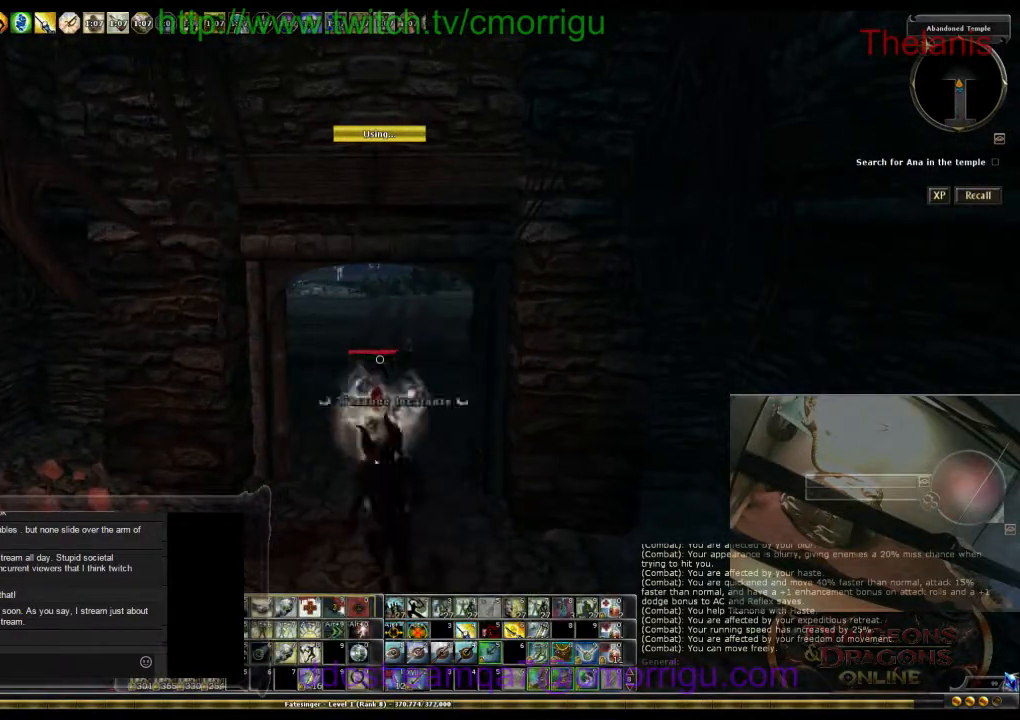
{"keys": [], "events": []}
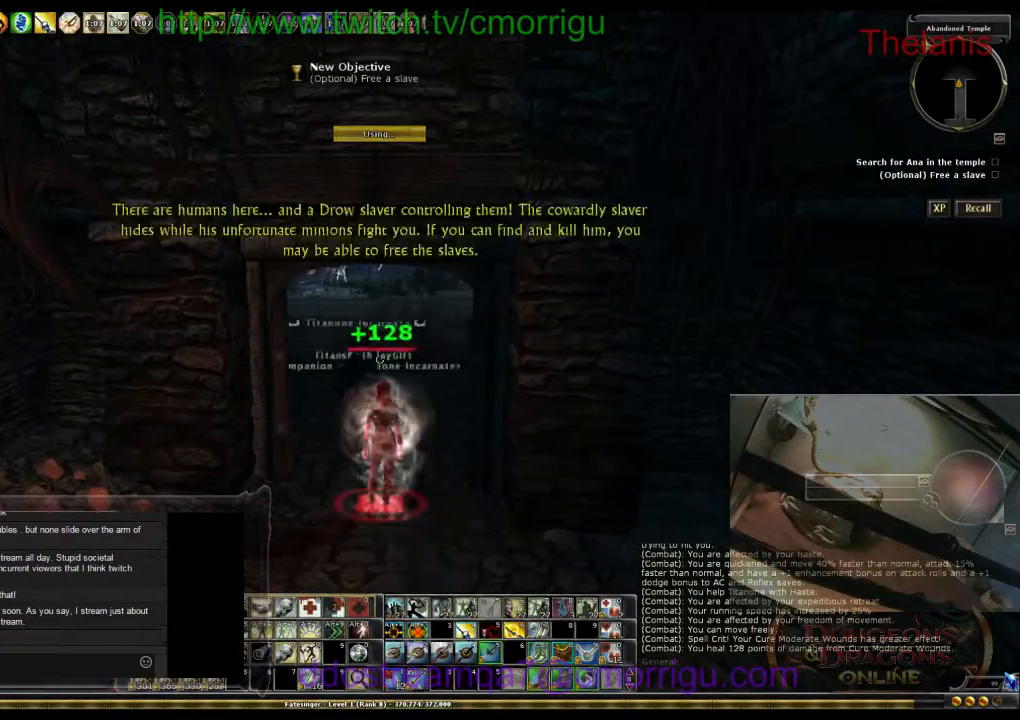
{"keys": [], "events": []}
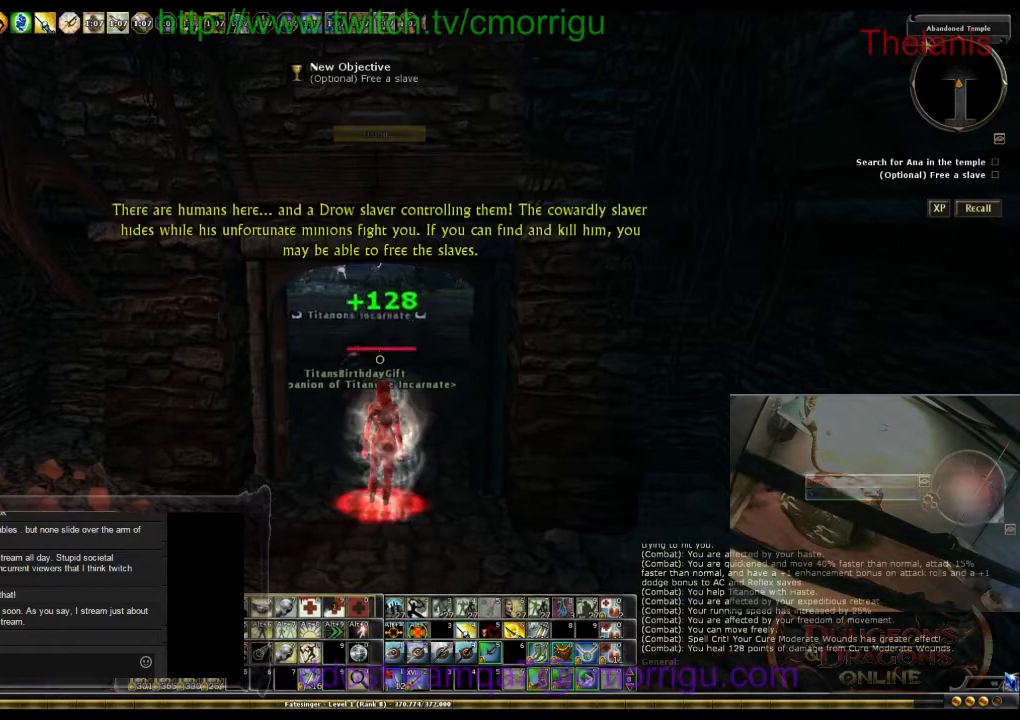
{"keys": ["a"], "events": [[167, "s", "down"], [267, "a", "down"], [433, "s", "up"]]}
* * * *
**Task item**
Since the pictures are not wanted, give the material again exactly without them.

**Answer box**
{"keys": [], "events": []}
{"keys": [], "events": []}
{"keys": ["a"], "events": [[167, "s", "down"], [267, "a", "down"], [433, "s", "up"]]}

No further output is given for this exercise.